The new wave of congestion

For those who entered the Web3 industry a few years ago, they must remember the "century congestion" on the chain. One was the "Summer of DeFi" caused by the rise of DeFi applications led by Compound. Due to the surge in on-chain activities, the popular Ethereum network became extremely congested, and users had to wait a long time to complete a transaction. This congestion is fatal to certain businesses such as lending and clearing.

 

The second is that the blockchain cat-raising game that was popular that year triggered NFT FMO. The side effect was a surge in on-chain transaction fees. This popularity once made it impossible for other on-chain applications to operate normally.

Several major congestion incidents have made developers such as Vitalik Buterin determined to focus on capacity expansion, and more people have begun to pay attention to the public chain expansion track.

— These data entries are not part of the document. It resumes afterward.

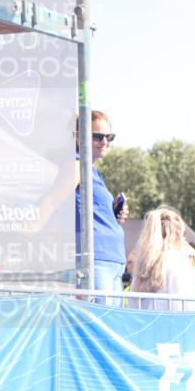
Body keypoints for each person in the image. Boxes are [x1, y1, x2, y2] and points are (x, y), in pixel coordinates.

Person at [74, 110, 127, 298]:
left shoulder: (93, 170)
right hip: (96, 258)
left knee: (110, 321)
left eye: (108, 137)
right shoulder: (76, 164)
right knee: (99, 322)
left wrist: (113, 214)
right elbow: (57, 200)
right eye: (97, 137)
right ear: (80, 137)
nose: (105, 142)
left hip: (113, 259)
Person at [131, 207, 195, 310]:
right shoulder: (178, 262)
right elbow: (188, 307)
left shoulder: (142, 266)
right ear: (177, 234)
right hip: (169, 324)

Temporarily in a state of confusion

This expansion battle led by Ethereum has actually gone through a long time. It has gone through a lot of exploration, attempts and debates in the early stage, from side chains, state channels, sharding, and now the Rollup Layer 2 solution that has become absolutely mainstream. Coupled with the "catfish" Solana that emerged halfway, users can clearly feel that the problems of congestion and high handling fees have been significantly resolved.

 

But everyone suddenly realized that innovation and stories have almost stopped. The previous crazy high TPS and low transaction fee competition now seems to have no highlights and meaning. So where should we go next?

 

Blockchain complex computing will become the next milestone

In fact, the general direction of the development of blockchain technology has not changed, which is to allow blockchain to "go global" and allow more businesses and organizations to be established based on blockchain.

 

Now we can see that tradition and Web3 are approaching and embracing each other. The "Web3 craze" triggered by the previous bull market has made more people in traditional industries see blockchain and Web3, and they have begun to use blockchain technology to transform some key links of traditional business, such as building a huge AI computing resource pool based on a decentralized network to break the monopoly of industry giants.

On the other hand, the direction of efforts is to enable blockchain to do more things, that is, complex computing of public chains. Compared with capacity expansion to solve congestion and high fees, complex computing of public chains is a great opportunity to tap new market growth. Research shows that it is expected to reach 1.81 trillion US dollars by the end of 2036, with a compound annual growth rate of 72.9%. However, this part of the market is currently dominated by traditional Internet service providers, and the value of public chains has not been fully reflected.

Public chains cannot just be a carrier of simple transactions. In the future, public chains will be required to handle more complex logic and data, which will also become an important indicator for measuring the competitiveness of public chains. Of course, the innovation space for complex computing services on public chains is also very imaginative. For example, distributed supercomputing public chains can provide efficient computing services through off-chain computing nodes to meet the needs of AI model training and big data processing.

Complex computing on public chains is a huge systematic project, involving high-performance computing, distributed cloud, distributed hardware, etc. Although it is difficult, we still see that some emerging public chains have begun to explore this field. For example, the PandoraChain project has been committed to integrating the subsystems, resources, and interfaces involved in complex computing into one system under one framework, so that the public chain can undertake a wider range of business scenarios. Once Pandora's system is built, it will have dominant competitiveness in the public chain field.